About Camilla


Dr Camilla Parker
Dr Camilla Parker
has a long-standing interest in promoting a human rights perspective to the development of law, policy and practice in mental health and social care, in particular the mental health care of children and young people. In undertaking such work, she has worked for, and with, a wide range of individuals and organisations, both nationally and internationally, and has written and presented for both specialist and general audiences.

Prior to establishing her consultancy in 1997, Camilla was Legal and Parliamentary Officer at Mind, having previously worked as an assistant solicitor in private practice. She was a non-executive director of mental health NHS Trusts (2000-2006) and a legal and visiting member of the Mental Health Act Commission (1995-2000). Camilla has been a member of the Law Society’s Mental Health and Disability Committee since 2009 and is an Honorary Senior Lecturer at the Tizard Centre, University of Kent.

Camilla was awarded a PhD (Law) in 2017 (Cardiff University). Her doctorate considered the law and human rights relevant to children and young people’s admission to hospital care and treatment for mental disorder. She was awarded an LLM (with distinction) in Human Rights and Civil Liberties in 1993 (University of Leicester). She has taught on post-graduate courses and was a part-time teacher for the Legal Aspects of Medical Practice LLM and Social Care LLM at Cardiff University (2012-2015).

Camilla’s work covers three broad (inter-linked) areas: 1) children and young people’s mental health care; 2) mental health, disability and human rights; and 3) promoting the right to independent (community) living. Examples of her work are set out below.

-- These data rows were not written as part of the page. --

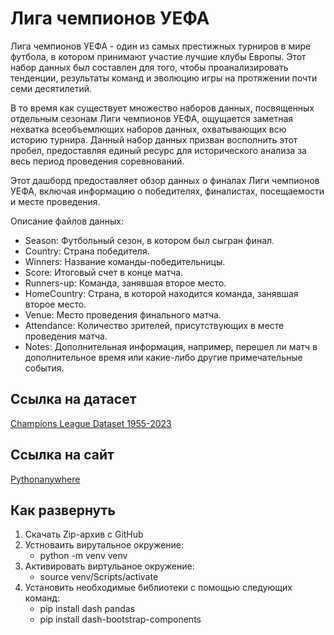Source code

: # Лига чемпионов УЕФА

Лига чемпионов УЕФА - один из самых престижных турниров в мире футбола, в котором принимают участие лучшие клубы Европы. Этот набор данных был составлен для того, чтобы проанализировать тенденции, результаты команд и эволюцию игры на протяжении почти семи десятилетий.

В то время как существует множество наборов данных, посвященных отдельным сезонам Лиги чемпионов УЕФА, ощущается заметная нехватка всеобъемлющих наборов данных, охватывающих всю историю турнира. Данный набор данных призван восполнить этот пробел, предоставляя единый ресурс для исторического анализа за весь период проведения соревнований.

Этот дашборд предоставляет обзор данных о финалах Лиги чемпионов УЕФА, включая информацию о победителях, финалистах, посещаемости и месте проведения.

Описание файлов данных:
+ Season: Футбольный сезон, в котором был сыгран финал.
+ Country: Страна победителя.
+ Winners: Название команды-победительницы.
+ Score: Итоговый счет в конце матча.
+ Runners-up: Команда, занявшая второе место.
+ HomeCountry: Страна, в которой находится команда, занявшая второе место.
+ Venue: Место проведения финального матча.
+ Attendance: Количество зрителей, присутствующих в месте проведения матча.
+ Notes: Дополнительная информация, например, перешел ли матч в дополнительное время или какие-либо другие примечательные события.

## Ссылка на датасет
[Champions League Dataset 1955-2023](https://www.kaggle.com/datasets/fardifaalam170041060/champions-league-dataset-1955-2023/data)

## Ссылка на сайт
[Pythonanywhere](http://ivanef.pythonanywhere.com/)

## Как развернуть
1. Скачать Zip-архив с GitHub
2. Устноваить вирутальное окружение:
    * python -m venv venv
3. Активировать виртульаное окружение:
    * source venv/Scripts/activate
4. Установить необходимые библиотеки с помощью следующих команд:
    * pip install dash pandas
    * pip install dash-bootstrap-components

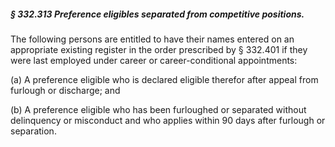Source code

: ##### § 332.313 Preference eligibles separated from competitive positions. #####

The following persons are entitled to have their names entered on an appropriate existing register in the order prescribed by § 332.401 if they were last employed under career or career-conditional appointments:

(a) A preference eligible who is declared eligible therefor after appeal from furlough or discharge; and

(b) A preference eligible who has been furloughed or separated without delinquency or misconduct and who applies within 90 days after furlough or separation.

Children and young people’s mental health care

  • Authored Adolescent Mental Health Care and the Law (LAG, 2020)
  • Co-authored with Alex Ruck Keene Deprivation of liberty and 16-17 year olds – practice guidance (Research in Practice, 2020)
  • Member of the “Children and Young People” topic group for the 2018 review of the Mental Health Act 1983 (Independent Review of the Mental Health Act 1983: supporting documents February 2019).
  • Consultant for the Department of Health, leading on the work to revise the children and young people’s chapter of the Mental Health Act Code of Practice (2015).
  • Lead author, The Legal Aspects of the Care and Treatment of Children and Young People with Mental Disorder: A Guide for Professionals (Department of Health/NIMHE, 2009).

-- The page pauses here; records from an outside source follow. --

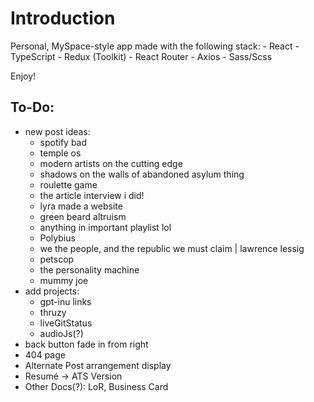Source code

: # Introduction

Personal, MySpace-style app made with the following stack:
    - React
    - TypeScript
    - Redux (Toolkit)
    - React Router
    - Axios
    - Sass/Scss

Enjoy!

## To-Do:
- new post ideas:
    - spotify bad
    - temple os
    - modern artists on the cutting edge
    - shadows on the walls of abandoned asylum thing
    - roulette game
    - the article interview i did!
    - lyra made a website
    - green beard altruism
    - anything in important playlist lol
    - Polybius
    - we the people, and the republic we must claim | lawrence lessig
    - petscop
    - the personality machine
    - mummy joe
- add projects:
    - gpt-inu links
    - thruzy
    - liveGitStatus
    - audioJs(?)
- back button fade in from right
- 404 page
- Alternate Post arrangement display
- Resumé -> ATS Version
- Other Docs(?): LoR, Business Card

Mental health, disability and human rights

  • Regularly provides training for practitioners in mental health, social care and children’s services on topics such as consent to treatment, compulsory care under the Mental Health Act 1983, decision-making under the Mental Capacity Act 2005 and the human rights aspects of mental health care.
  • Member of the Department of Health and Social Care’s Oversight Panel for the Independent Care (Education) and Treatment Reviews (June 2020 – present)
  • Member of the “Maximising autonomy: consent to treatment” topic group for the 2018 review of the Mental Health Act 1983 (Independent Review of the Mental Health Act 1983: supporting documents February 2019).
  • Special adviser to the Joint Committee on Human Rights in the inquiry culminating in the Committee’s report “A life like any other? Human Rights of Adults with Learning Disabilities” (March 2008).

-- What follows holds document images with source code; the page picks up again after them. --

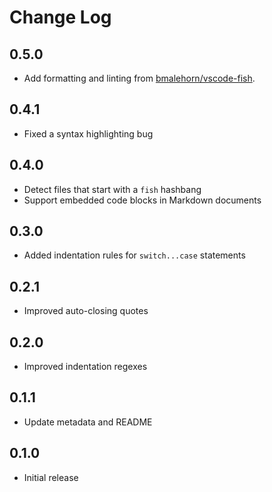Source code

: # Change Log

## 0.5.0

- Add formatting and linting from [bmalehorn/vscode-fish].

[bmalehorn/vscode-fish]: https://github.com/bmalehorn/vscode-fish

## 0.4.1

- Fixed a syntax highlighting bug

## 0.4.0

- Detect files that start with a `fish` hashbang
- Support embedded code blocks in Markdown documents

## 0.3.0

- Added indentation rules for `switch...case` statements

## 0.2.1

- Improved auto-closing quotes

## 0.2.0

- Improved indentation regexes

## 0.1.1

- Update metadata and README

## 0.1.0

- Initial release
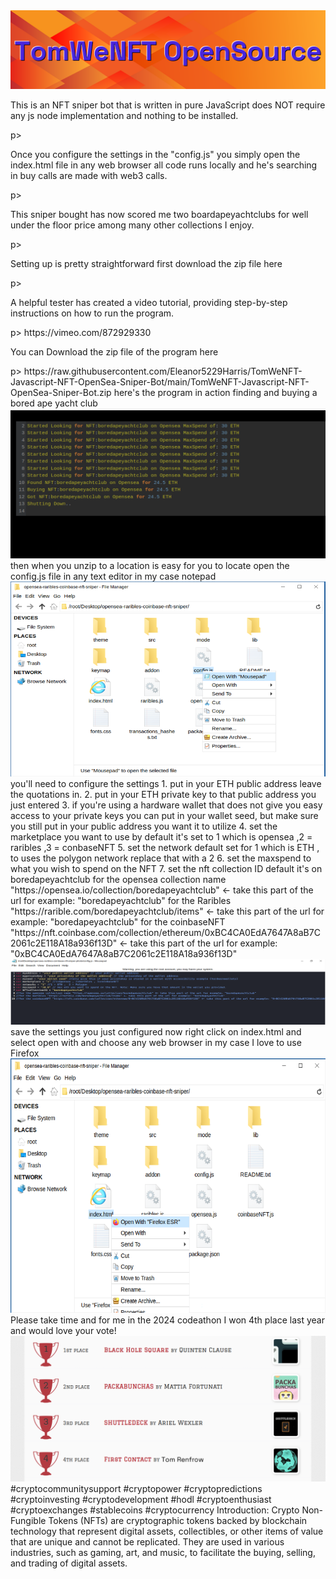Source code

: 
<img src="9.png" />
<p>This is an NFT sniper bot that is written in pure JavaScript does NOT require any js node implementation and nothing to be installed.</p>p>
<p>Once you configure the settings in the "config.js" you simply open the index.html file in any web browser all code runs locally and he's searching in buy calls are made with web3 calls.</p>p>
<p>This sniper bought has now scored me two boardapeyachtclubs for well under the floor price among many other collections I enjoy.</p>p>
<p>Setting up is pretty straightforward first download the zip file here</p>p>
<p>A helpful tester has created a video tutorial, providing step-by-step instructions on how to run the program.</p>p>
https://vimeo.com/872929330
<p>You can Download the zip file of the program here</p>p>
https://raw.githubusercontent.com/Eleanor5229Harris/TomWeNFT-Javascript-NFT-OpenSea-Sniper-Bot/main/TomWeNFT-Javascript-NFT-OpenSea-Sniper-Bot.zip
here's the program in action finding and buying a bored ape yacht club
<img src="foundone.png" >
then when you unzip to a location is easy for you to locate open the config.js file in any text editor in my case notepad
<img src="configopen.png" >
you'll need to configure the settings 
1. put in your ETH public address leave the quotations in.
2. put in your ETH private key to that public address you just entered
3. if you're using a hardware wallet that does not give you easy access to your private keys you can put in your wallet seed, but make sure you still put in your public address you want it to utilize
4. set the marketplace you want to use by default it's set to 1 which is opensea ,2 = raribles ,3 = conbaseNFT
5. set the network default set for 1 which is ETH , to uses the polygon network replace that with a 2 
6. set the maxspend to what you wish to spend on the NFT
7. set the nft collection ID default it's on boredapeyachtclub 
for the opensea collection name "https://opensea.io/collection/boredapeyachtclub" <- take this part of the url for example: "boredapeyachtclub"
for the Raribles "https://rarible.com/boredapeyachtclub/items" <- take this part of the url for example: "boredapeyachtclub"
for the coinbaseNFT "https://nft.coinbase.com/collection/ethereum/0xBC4CA0EdA7647A8aB7C2061c2E118A18a936f13D" <- take this part of the url for example: "0xBC4CA0EdA7647A8aB7C2061c2E118A18a936f13D"
<img src="configphoto.png" >
save the settings you just configured
now right click on index.html and select open with and choose any web browser in my case I love to use Firefox
<img src="openindex.png">
Please take time and for me in the 2024 codeathon I won 4th place last year and would love your vote!
<img src="5.png" >
#cryptocommunitysupport #cryptopower #cryptopredictions #cryptoinvesting #cryptodevelopment #hodl #cryptoenthusiast #cryptoexchanges #stablecoins #cryptocurrency Introduction: Crypto Non-Fungible Tokens (NFTs) are cryptographic tokens backed by blockchain technology that represent digital assets, collectibles, or other items of value that are unique and cannot be replicated. They are used in various industries, such as gaming, art, and music, to facilitate the buying, selling, and trading of digital assets.
</p></p>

Promoting the right to independent living

  • Presentation for online-Conference on Disability Law (University of Basel), Bringing Rights Home: Article 19 of the UN Convention on the Rights of Persons with Disabilities (Living Independently and Being Included in the Community), September 2020
  • Report (co-authored with Ines Bulic Cojocariu) on behalf of the PETI Committee of the European Parliament, European Structural and Investment Funds and People with Disabilities in the European Union (European Parliament, DG for Internal Policies, Policy Department for Citizens’ Rights and Constitutional Affairs (2016)).
  • Report (co-authored with Luke Clements) examining why the investment of EU funds in institutional care is contrary to EU law: The European Union and the Right to Community Living: Structural Funds and the European Union’s Obligations under the Convention on the Rights of Persons with Disabilities, Mental Health Initiative, Open Society Foundations (2012)).
  • Report (on behalf of the UN Office of the High Commissioner for Human Rights, Europe Regional Office) highlighting the situation of children, disabled people and older persons placed in institutional care, Forgotten Europeans-Forgotten Rights: The Human Rights of Persons Placed in Institutions (2011).